**Actions to take**:
**A.** In the Envoy path normalization advisory, write out the passage beginning at "Envoy does not" and ending at "by untrusted client.", substituting "adversary" for "attacker".
**B.** According to the Envoy path normalization advisory, which Envoy release contains the fix?
**C.** Extend the Envoy path normalization advisory past its final sentence.

Envoy does not normalize HTTP URL paths in Envoy 1.9 and before. A remote attacker may craft a path with a relative path, e.g. something/../admin, to bypass access control, e.g. a block on /admin. A backend server could then interpret the unnormalized path and provide an attacker access beyond the scope provided for by the access control policy.
CVSS:3.0/AV:N/AC:L/PR:N/UI:N/S:C/C:L/I:L/A:L (8.3, High)
Envoy 1.9.0 and before.
RBAC, HTTP router, external authorization, rate limiting service, likely others.
Relative path URLs delivered by untrusted client.
Example exploit or proof-of-concept
Note that this is not limited to RBAC, anywhere that paths are handled in Envoy, the unnormalized variant is used, including route matching, ext_authz and the rate limiting service.
Network proxies such as Envoy make decisions on access control and routing based on path component of a request URL. RFC 3986 describes URL normalization and comparison; if a proxy makes a decision based on a unnormalized view of a path, and the backend or operator intent at configuration is that this decision reflects the normalized view, it is possible for an attacker to bypass the intent of the access control or routing policy. For example, “/info/../private” will match a prefix match of “/info/” but implies “/private”. This is a classic path traversal attack.
The unnormalized view of the path is used for routing and all L7 filter execution, including RBAC, ext_authz and the rate limiting service. This allows bypass of access control and could also be used to circumvent DoS prevention systems such as rate limiting and authorization for a given backend server.
The fix in Envoy 1.9.1 allows optional URL normalization (via a port of the relevant parts of the Chromium URL library to Envoy) in the HTTP Connection Manager. If enabled, this applies shortly after request decoding and before any routing decision is made or filter executed. The normalized URL is used in the rest of the L7 data pipeline and presented to the backend as the intended path. The fix in Envoy applies percent-encoded normalization and path segment normalization, but not case normalization; it is unlikely that match rules will depend on the case of percent-encoded characters and the Chromium URL library does not support this.

**Raw data**:
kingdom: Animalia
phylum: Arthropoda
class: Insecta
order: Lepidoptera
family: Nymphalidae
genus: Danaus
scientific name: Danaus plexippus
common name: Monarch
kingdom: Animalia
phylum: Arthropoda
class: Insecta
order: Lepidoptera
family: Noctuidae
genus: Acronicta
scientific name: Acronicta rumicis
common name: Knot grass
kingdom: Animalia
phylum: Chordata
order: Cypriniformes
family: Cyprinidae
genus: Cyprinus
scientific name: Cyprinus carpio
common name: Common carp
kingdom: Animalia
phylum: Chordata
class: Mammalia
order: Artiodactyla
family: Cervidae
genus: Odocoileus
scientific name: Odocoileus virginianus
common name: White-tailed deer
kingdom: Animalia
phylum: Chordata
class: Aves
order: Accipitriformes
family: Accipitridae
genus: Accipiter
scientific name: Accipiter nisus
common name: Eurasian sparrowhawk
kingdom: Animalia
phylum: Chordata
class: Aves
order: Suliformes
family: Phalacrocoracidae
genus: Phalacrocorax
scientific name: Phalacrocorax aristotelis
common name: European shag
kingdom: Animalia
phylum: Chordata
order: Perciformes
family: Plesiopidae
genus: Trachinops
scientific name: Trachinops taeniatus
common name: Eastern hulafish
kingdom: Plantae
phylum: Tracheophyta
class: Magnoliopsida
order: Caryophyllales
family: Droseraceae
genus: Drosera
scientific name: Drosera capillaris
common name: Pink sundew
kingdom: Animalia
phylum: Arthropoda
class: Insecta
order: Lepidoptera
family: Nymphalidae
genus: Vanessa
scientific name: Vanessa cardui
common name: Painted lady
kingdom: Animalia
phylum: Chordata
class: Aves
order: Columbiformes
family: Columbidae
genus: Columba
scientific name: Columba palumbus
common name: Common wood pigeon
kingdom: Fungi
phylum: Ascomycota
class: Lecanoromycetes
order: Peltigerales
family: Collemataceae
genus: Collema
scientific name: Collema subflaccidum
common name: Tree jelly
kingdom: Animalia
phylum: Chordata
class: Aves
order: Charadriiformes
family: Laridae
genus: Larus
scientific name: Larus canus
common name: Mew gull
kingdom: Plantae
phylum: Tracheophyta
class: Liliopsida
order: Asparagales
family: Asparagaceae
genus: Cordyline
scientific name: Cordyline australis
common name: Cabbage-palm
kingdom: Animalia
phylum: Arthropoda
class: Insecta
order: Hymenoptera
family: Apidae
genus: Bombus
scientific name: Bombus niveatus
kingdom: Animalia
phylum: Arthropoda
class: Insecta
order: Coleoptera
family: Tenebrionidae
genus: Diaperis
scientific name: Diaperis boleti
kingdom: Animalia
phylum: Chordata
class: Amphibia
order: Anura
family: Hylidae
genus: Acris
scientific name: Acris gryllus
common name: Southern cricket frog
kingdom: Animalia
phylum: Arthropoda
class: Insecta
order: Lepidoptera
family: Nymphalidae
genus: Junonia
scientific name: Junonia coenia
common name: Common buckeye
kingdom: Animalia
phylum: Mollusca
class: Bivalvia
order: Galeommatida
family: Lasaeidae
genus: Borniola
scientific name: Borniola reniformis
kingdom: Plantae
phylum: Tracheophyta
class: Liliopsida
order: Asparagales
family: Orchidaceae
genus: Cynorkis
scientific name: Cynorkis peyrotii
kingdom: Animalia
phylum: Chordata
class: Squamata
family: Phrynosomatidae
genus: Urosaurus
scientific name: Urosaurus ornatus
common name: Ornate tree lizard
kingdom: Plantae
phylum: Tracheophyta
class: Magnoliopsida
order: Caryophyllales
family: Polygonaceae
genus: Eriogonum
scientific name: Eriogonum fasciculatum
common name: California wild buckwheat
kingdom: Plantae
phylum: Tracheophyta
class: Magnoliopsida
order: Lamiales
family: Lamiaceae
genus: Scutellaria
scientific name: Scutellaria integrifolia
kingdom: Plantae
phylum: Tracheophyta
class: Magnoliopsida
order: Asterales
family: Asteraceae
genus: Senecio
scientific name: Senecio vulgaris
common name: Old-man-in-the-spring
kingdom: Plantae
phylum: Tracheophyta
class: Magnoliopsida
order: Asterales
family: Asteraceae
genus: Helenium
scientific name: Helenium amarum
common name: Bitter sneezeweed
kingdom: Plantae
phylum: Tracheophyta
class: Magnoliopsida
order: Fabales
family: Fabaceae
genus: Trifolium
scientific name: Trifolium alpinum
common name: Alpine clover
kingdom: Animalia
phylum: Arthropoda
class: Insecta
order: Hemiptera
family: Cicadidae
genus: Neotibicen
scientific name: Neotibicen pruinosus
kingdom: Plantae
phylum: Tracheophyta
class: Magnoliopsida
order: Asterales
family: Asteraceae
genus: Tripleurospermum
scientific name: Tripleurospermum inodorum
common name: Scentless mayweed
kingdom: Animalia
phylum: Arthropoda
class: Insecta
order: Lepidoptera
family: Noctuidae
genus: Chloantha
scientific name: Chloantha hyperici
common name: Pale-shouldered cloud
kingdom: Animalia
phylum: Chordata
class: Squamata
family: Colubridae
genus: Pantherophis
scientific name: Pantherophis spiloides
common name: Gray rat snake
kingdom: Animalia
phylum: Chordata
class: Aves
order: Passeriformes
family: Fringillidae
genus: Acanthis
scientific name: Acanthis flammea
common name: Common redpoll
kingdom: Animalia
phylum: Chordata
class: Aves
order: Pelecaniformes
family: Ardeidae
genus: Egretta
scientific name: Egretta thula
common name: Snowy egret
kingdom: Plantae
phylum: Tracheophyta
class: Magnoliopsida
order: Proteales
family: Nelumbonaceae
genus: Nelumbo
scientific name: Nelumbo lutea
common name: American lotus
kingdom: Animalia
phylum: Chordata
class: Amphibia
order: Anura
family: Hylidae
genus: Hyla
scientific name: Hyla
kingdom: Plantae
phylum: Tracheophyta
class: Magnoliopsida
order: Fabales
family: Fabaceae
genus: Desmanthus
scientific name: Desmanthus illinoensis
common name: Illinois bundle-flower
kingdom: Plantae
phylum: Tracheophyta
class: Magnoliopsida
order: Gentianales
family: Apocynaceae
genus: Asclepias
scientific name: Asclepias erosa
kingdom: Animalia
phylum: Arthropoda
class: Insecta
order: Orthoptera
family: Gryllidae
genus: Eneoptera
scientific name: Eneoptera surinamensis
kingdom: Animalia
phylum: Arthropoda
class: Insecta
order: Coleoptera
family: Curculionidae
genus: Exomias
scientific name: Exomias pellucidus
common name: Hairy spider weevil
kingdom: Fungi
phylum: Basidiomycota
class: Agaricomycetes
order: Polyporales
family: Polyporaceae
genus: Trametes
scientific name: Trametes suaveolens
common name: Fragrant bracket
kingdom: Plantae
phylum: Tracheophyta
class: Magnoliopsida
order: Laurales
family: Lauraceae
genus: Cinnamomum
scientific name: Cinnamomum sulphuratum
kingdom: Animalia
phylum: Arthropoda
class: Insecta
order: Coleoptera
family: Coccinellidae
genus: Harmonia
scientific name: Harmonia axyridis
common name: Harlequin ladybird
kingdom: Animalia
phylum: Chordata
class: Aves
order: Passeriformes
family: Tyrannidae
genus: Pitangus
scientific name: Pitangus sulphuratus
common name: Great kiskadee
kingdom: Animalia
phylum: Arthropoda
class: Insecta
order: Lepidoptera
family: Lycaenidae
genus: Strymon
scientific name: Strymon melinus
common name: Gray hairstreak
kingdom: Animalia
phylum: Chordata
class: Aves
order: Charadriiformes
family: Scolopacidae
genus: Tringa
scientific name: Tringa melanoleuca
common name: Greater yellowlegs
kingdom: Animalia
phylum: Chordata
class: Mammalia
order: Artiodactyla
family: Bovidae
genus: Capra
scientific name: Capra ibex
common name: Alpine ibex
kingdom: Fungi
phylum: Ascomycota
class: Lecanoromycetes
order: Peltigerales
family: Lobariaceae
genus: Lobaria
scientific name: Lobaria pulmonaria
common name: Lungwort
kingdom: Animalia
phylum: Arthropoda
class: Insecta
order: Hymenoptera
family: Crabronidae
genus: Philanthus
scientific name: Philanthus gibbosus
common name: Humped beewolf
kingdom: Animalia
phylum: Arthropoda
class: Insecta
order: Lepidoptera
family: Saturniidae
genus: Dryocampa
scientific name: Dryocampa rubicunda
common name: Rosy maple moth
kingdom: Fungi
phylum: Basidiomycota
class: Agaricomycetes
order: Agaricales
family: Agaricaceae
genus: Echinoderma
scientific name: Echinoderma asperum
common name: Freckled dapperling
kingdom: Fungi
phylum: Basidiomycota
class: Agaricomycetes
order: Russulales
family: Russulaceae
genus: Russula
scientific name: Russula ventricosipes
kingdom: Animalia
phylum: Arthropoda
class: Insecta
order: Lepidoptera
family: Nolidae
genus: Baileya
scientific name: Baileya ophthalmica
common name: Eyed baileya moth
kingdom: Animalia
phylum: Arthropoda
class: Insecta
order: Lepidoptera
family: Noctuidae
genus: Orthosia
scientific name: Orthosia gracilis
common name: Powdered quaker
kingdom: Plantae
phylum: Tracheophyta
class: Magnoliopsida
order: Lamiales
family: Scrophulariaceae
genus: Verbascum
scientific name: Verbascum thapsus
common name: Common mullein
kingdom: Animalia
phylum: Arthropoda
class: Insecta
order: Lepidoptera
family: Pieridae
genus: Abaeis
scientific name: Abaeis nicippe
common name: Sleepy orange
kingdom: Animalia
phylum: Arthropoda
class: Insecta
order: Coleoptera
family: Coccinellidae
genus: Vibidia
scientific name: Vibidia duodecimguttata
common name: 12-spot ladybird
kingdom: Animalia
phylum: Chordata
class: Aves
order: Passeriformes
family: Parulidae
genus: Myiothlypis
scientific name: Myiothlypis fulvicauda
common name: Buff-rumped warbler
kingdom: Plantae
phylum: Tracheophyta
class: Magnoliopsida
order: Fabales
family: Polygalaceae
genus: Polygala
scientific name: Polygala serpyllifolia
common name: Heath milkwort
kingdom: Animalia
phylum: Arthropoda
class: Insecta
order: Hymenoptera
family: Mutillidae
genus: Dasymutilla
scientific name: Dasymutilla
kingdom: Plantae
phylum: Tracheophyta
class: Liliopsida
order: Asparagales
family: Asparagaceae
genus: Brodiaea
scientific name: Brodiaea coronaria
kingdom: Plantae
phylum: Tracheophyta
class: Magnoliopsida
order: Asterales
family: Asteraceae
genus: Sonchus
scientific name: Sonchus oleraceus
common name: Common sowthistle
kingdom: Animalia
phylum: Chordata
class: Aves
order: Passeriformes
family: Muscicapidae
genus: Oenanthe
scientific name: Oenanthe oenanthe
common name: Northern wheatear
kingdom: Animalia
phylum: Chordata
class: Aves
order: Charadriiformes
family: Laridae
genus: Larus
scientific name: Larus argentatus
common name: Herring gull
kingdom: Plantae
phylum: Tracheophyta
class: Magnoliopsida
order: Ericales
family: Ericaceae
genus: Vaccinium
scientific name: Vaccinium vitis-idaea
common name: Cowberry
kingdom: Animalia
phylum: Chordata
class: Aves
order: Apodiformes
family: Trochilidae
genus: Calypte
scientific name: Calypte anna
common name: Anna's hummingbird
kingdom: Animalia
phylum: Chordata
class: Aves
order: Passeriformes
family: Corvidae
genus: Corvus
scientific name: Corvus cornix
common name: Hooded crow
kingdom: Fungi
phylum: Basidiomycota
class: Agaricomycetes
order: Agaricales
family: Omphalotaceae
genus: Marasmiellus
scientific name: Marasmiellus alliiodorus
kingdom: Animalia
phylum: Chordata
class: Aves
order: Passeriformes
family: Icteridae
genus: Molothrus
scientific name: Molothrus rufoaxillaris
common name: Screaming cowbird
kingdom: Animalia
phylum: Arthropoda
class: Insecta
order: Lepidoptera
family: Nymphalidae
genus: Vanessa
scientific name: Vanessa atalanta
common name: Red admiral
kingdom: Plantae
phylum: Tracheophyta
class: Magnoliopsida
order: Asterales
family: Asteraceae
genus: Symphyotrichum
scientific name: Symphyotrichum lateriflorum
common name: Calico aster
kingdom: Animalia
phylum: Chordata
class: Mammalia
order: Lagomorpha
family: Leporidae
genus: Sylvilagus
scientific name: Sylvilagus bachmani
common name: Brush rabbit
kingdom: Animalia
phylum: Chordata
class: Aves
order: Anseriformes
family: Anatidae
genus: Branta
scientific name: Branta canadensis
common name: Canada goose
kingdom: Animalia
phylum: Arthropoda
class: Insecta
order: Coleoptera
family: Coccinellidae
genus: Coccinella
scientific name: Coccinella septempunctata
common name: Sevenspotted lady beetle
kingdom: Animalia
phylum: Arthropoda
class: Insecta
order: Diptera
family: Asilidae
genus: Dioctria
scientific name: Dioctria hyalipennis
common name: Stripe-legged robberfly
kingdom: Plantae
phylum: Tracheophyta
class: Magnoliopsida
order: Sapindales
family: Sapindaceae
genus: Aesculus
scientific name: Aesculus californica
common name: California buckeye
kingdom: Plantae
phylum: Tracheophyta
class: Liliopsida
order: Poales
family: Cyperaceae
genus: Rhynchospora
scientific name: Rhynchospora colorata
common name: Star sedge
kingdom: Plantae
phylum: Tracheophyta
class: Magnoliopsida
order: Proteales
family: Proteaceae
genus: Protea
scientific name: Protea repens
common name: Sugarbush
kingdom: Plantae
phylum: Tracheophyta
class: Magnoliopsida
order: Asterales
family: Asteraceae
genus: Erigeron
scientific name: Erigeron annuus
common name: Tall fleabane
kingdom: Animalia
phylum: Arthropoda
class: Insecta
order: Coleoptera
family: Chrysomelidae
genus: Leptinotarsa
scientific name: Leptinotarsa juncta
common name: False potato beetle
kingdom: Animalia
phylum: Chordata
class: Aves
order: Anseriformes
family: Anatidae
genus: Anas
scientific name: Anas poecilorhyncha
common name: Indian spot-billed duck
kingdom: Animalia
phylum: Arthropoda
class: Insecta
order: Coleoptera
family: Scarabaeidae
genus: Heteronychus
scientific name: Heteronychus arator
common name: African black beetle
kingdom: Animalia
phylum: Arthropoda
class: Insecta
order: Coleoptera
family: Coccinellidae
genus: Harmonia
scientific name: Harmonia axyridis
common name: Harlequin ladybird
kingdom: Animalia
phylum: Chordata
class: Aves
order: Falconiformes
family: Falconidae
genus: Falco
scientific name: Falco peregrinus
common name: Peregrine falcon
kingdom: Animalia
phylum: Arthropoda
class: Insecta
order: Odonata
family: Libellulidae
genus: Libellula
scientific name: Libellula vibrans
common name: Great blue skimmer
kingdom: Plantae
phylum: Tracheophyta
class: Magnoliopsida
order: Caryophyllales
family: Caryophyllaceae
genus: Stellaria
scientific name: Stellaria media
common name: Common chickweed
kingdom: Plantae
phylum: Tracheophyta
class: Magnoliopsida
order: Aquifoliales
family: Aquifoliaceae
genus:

**Answers for the tasks**:
**A.**
Envoy does not normalize HTTP URL paths in Envoy 1.9 and before. A remote adversary may craft a path with a relative path, e.g. something/../admin, to bypass access control, e.g. a block on /admin. A backend server could then interpret the unnormalized path and provide an adversary access beyond the scope provided for by the access control policy.
CVSS:3.0/AV:N/AC:L/PR:N/UI:N/S:C/C:L/I:L/A:L (8.3, High)
Envoy 1.9.0 and before.
RBAC, HTTP router, external authorization, rate limiting service, likely others.
Relative path URLs delivered by untrusted client.

**B.** Envoy 1.9.1

**C.**
In Envoy 1.9.1, this fix is opt-in (in the interest of not breaking existing users) and must be enabled via the HTTP Connection Manager configuration field HttpConnectionManager.normalize_path. There is also a runtime option http_connection_manager.normalize_path to enable normalization. Note: the path forwarded to the upstream will be also normalized when this setting is enabled.
Other proxies, e.g. Nginx, have a distinction between normalization that occurs for the purpose of matching and normalization that is applied as a transform to a path when forwarding to the backend. Future versions of Envoy may introduce such a distinction and default to RFC 3986 normalization for the purpose of matching.
One of the most direct potential exploits with path traversal is via prefix based path matching. Avoiding this both in Envoy and external servers such as ext_authz will avoid one possible common attack, but not all, since an exact match on headers with ext_authz in a “deny” rule can also be bypassed. Suffix match rules should be largely safe, although the backend remains unprotected from this invalid input. Regular expression matches will largely depend on the contents of the regular expression.
External data plane sidecall servers such as ext_authz that interact with Envoy supplied headers can be modified to detect and reject requests with relative path components or perform their own path normalization.
Envoy’s access logs (whether file-based or gRPC) will contain the unnormalized path, so it is possible to examine these logs to detect suspicious patterns and requests that are incongruous with the intended operator configuration intent. In addition, unnormalized paths are available at ext_authz, rate limiting and backend servers for log inspection.